Once you acquire administrative responsibilities -- and it is inevitable, even if not necessarily a permanent condition -- you begin to see another perspective. In most cases, having administrative responsibilities means becoming responsible for much more than just one’s own scholarship and teaching. You may be, as I currently am, stewarding the curriculum and conditions within which many more instructors’ classes exist. Your actions, or inactions, will have consequences for a curriculum, and possibly also for other peoples’ careers and livelihoods, and for many more students than only the ones that you teach yourself.

We must be strategic. Going rogue, if I can be forgiven that hyperbole, does not always serve us, even though it may in some special cases be necessary. Always operating around or outside of official channels is likely to alienate our colleagues, who may come to see us as purely self-serving, and not interested in the health of our departments or larger institutions.

It’s often not really an issue of permission, but of maintaining an important professional courtesy in the relationships we have with the people that we work with. If, as a junior-level administrator with more responsibilities than authority, I fail to inform my supervisor (the department chair, in my case and this example) of some new programmatic ambition or change, then I risk blindsiding my supervisor down the road, or worse. Depending on the nature of that blindsiding, I may simply be irritating my supervisor, or, at the other end of the spectrum, risking my own employment.

And yet, there are times when we simply must act. Seeking out the permission of every possible stakeholder can be courteous, but it might be equally grave to the future of an undertaking to ask the permission of superiors whose purview or jurisdiction are irrelevant, or of stakeholders who cannot (or will not) see the promise of your vision or endeavor. I’m quite certain that on our university campuses the mincing jaws of bureaucracy and petty territorialism eviscerate many of our promising ideas before we have the opportunity to enact and test those ideas. Once an initiative has been successfully launched, it is much more difficult to quash. Of course, when acting outside the blessing of officialdom, everything is on your own shoulders. We carry the risks alone.

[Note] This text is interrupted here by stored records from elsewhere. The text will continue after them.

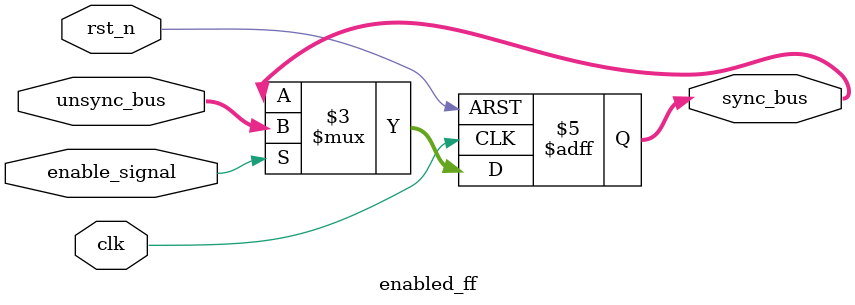
<source format=v>
module enabled_ff #(parameter data_width= 8)(
    input [data_width-1:0]unsync_bus ,
    input enable_signal,
    input clk , rst_n ,
    output  reg[data_width-1:0]sync_bus

);

always @(posedge clk , negedge rst_n) begin
    if(!rst_n)
    sync_bus<=0;
    else if(enable_signal)
    sync_bus<=unsync_bus;
end
endmodule

</source>
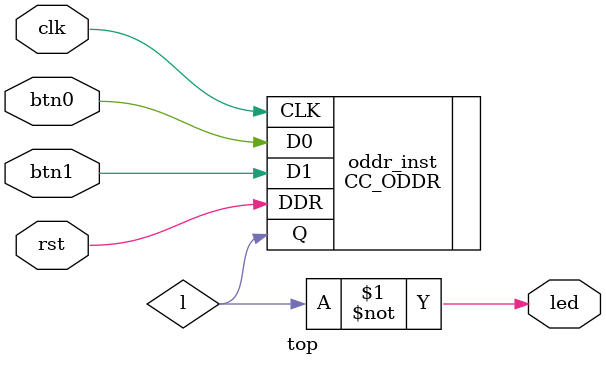
<source format=v>
module top(input wire clk, input wire rst, input wire btn0, input wire btn1, output wire led);
  wire l;
  CC_ODDR #(
    .CLK_INV(1'b0)
  ) oddr_inst (
    .D0(btn0),
    .D1(btn1),
    .CLK(clk),
    .DDR(rst),
    .Q(l)
  );
  assign led = ~l;

endmodule

</source>
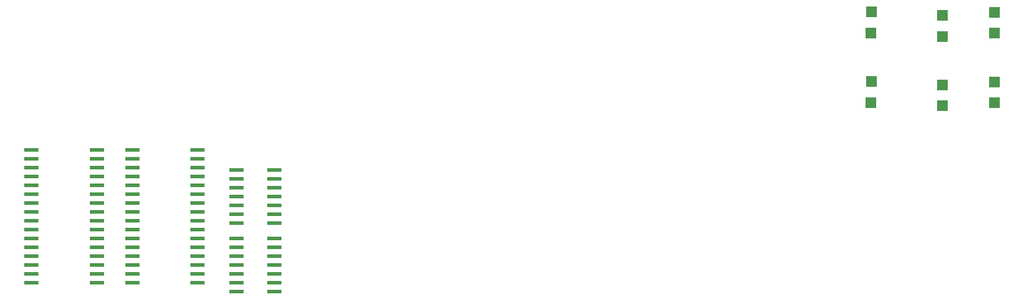
<source format=gbr>
%FSLAX34Y34*%
%MOMM*%
%LNSMDMASK_TOP*%
G71*
G01*
%ADD10R, 2.00X0.60*%
%ADD11R, 1.50X1.50*%
%LPD*%
X332581Y-133190D02*
G54D10*
D03*
X332581Y-145890D02*
G54D10*
D03*
X332581Y-158590D02*
G54D10*
D03*
X332581Y-171290D02*
G54D10*
D03*
X332581Y-183990D02*
G54D10*
D03*
X332581Y-196690D02*
G54D10*
D03*
X332581Y-209390D02*
G54D10*
D03*
X332581Y-222090D02*
G54D10*
D03*
X332581Y-234790D02*
G54D10*
D03*
X332581Y-247490D02*
G54D10*
D03*
X332581Y-260190D02*
G54D10*
D03*
X332581Y-272890D02*
G54D10*
D03*
X332581Y-285590D02*
G54D10*
D03*
X332581Y-298290D02*
G54D10*
D03*
X332581Y-310990D02*
G54D10*
D03*
X332581Y-323690D02*
G54D10*
D03*
X426244Y-323690D02*
G54D10*
D03*
X426244Y-310990D02*
G54D10*
D03*
X426244Y-298290D02*
G54D10*
D03*
X426244Y-285590D02*
G54D10*
D03*
X426244Y-272890D02*
G54D10*
D03*
X426244Y-260190D02*
G54D10*
D03*
X426244Y-247490D02*
G54D10*
D03*
X426244Y-234790D02*
G54D10*
D03*
X426244Y-222090D02*
G54D10*
D03*
X426244Y-209390D02*
G54D10*
D03*
X426244Y-196690D02*
G54D10*
D03*
X426244Y-183990D02*
G54D10*
D03*
X426244Y-171290D02*
G54D10*
D03*
X426244Y-158590D02*
G54D10*
D03*
X426244Y-145890D02*
G54D10*
D03*
X426244Y-133190D02*
G54D10*
D03*
X477044Y-133190D02*
G54D10*
D03*
X477044Y-145890D02*
G54D10*
D03*
X477044Y-158590D02*
G54D10*
D03*
X477044Y-171290D02*
G54D10*
D03*
X477044Y-183990D02*
G54D10*
D03*
X477044Y-196690D02*
G54D10*
D03*
X477044Y-209390D02*
G54D10*
D03*
X477044Y-222090D02*
G54D10*
D03*
X477044Y-234790D02*
G54D10*
D03*
X477044Y-247490D02*
G54D10*
D03*
X477044Y-260190D02*
G54D10*
D03*
X477044Y-272890D02*
G54D10*
D03*
X477044Y-285590D02*
G54D10*
D03*
X477044Y-298290D02*
G54D10*
D03*
X477044Y-310990D02*
G54D10*
D03*
X477044Y-323690D02*
G54D10*
D03*
X570706Y-323690D02*
G54D10*
D03*
X570706Y-310990D02*
G54D10*
D03*
X570706Y-298290D02*
G54D10*
D03*
X570706Y-285590D02*
G54D10*
D03*
X570706Y-272890D02*
G54D10*
D03*
X570706Y-260190D02*
G54D10*
D03*
X570706Y-247490D02*
G54D10*
D03*
X570706Y-234790D02*
G54D10*
D03*
X570706Y-222090D02*
G54D10*
D03*
X570706Y-209390D02*
G54D10*
D03*
X570706Y-196690D02*
G54D10*
D03*
X570706Y-183990D02*
G54D10*
D03*
X570706Y-171290D02*
G54D10*
D03*
X570706Y-158590D02*
G54D10*
D03*
X570706Y-145890D02*
G54D10*
D03*
X570706Y-133190D02*
G54D10*
D03*
X626269Y-260190D02*
G54D10*
D03*
X626269Y-272890D02*
G54D10*
D03*
X626269Y-285590D02*
G54D10*
D03*
X626269Y-298290D02*
G54D10*
D03*
X626269Y-310990D02*
G54D10*
D03*
X626269Y-323690D02*
G54D10*
D03*
X626269Y-336390D02*
G54D10*
D03*
X680244Y-336390D02*
G54D10*
D03*
X680244Y-323690D02*
G54D10*
D03*
X680244Y-310990D02*
G54D10*
D03*
X680244Y-298290D02*
G54D10*
D03*
X680244Y-285590D02*
G54D10*
D03*
X680244Y-272890D02*
G54D10*
D03*
X680244Y-260190D02*
G54D10*
D03*
X626269Y-161764D02*
G54D10*
D03*
X626269Y-174464D02*
G54D10*
D03*
X626269Y-187164D02*
G54D10*
D03*
X626269Y-199864D02*
G54D10*
D03*
X626269Y-212564D02*
G54D10*
D03*
X626269Y-225264D02*
G54D10*
D03*
X626269Y-237964D02*
G54D10*
D03*
X680244Y-237964D02*
G54D10*
D03*
X680244Y-225264D02*
G54D10*
D03*
X680244Y-212564D02*
G54D10*
D03*
X680244Y-199864D02*
G54D10*
D03*
X680244Y-187164D02*
G54D10*
D03*
X680244Y-174464D02*
G54D10*
D03*
X680244Y-161764D02*
G54D10*
D03*
X1535603Y-34903D02*
G54D11*
D03*
X1535103Y-65403D02*
G54D11*
D03*
X1637103Y-69803D02*
G54D11*
D03*
X1636953Y-39823D02*
G54D11*
D03*
X1711503Y-35403D02*
G54D11*
D03*
X1711503Y-65403D02*
G54D11*
D03*
X1535603Y64897D02*
G54D11*
D03*
X1535103Y34397D02*
G54D11*
D03*
X1637103Y29997D02*
G54D11*
D03*
X1636953Y59977D02*
G54D11*
D03*
X1711503Y64397D02*
G54D11*
D03*
X1711503Y34397D02*
G54D11*
D03*
M02*

</source>
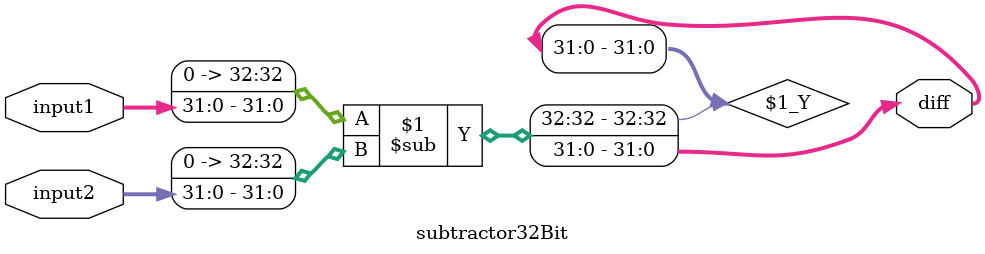
<source format=v>

module subtractor32Bit(diff, input1, input2);

parameter N = 32;

input [N-1:0] input1, input2;

output [N-1:0] diff;

assign diff [N-1:0] = {1'b0,input1} - {1'b0,input2};

endmodule

</source>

The “forgiveness or permission” question, and whether we are willing to take the risks to innovate or are fearful of the risks of failure, is quite obviously tied to one’s position within the hierarchies that govern our employing institutions. Forgive me, reader, for generalizing, but I fear, and feel I often see, that the strict hierarchies of higher education, combined with difficult employment circumstances across most disciplines, have cowed faculty into avoiding risk taking, into always seeking permission and rarely forgiveness. I don’t believe that we should be taking risks simply for the sake of it. But I also realize that advances in teaching and research often only occur when conventional wisdom is bucked or caution is damned. Accountability to our institutions and the rules that govern those institutions of course matters, but so too does the promise of our own, sometimes unconventional, ideas.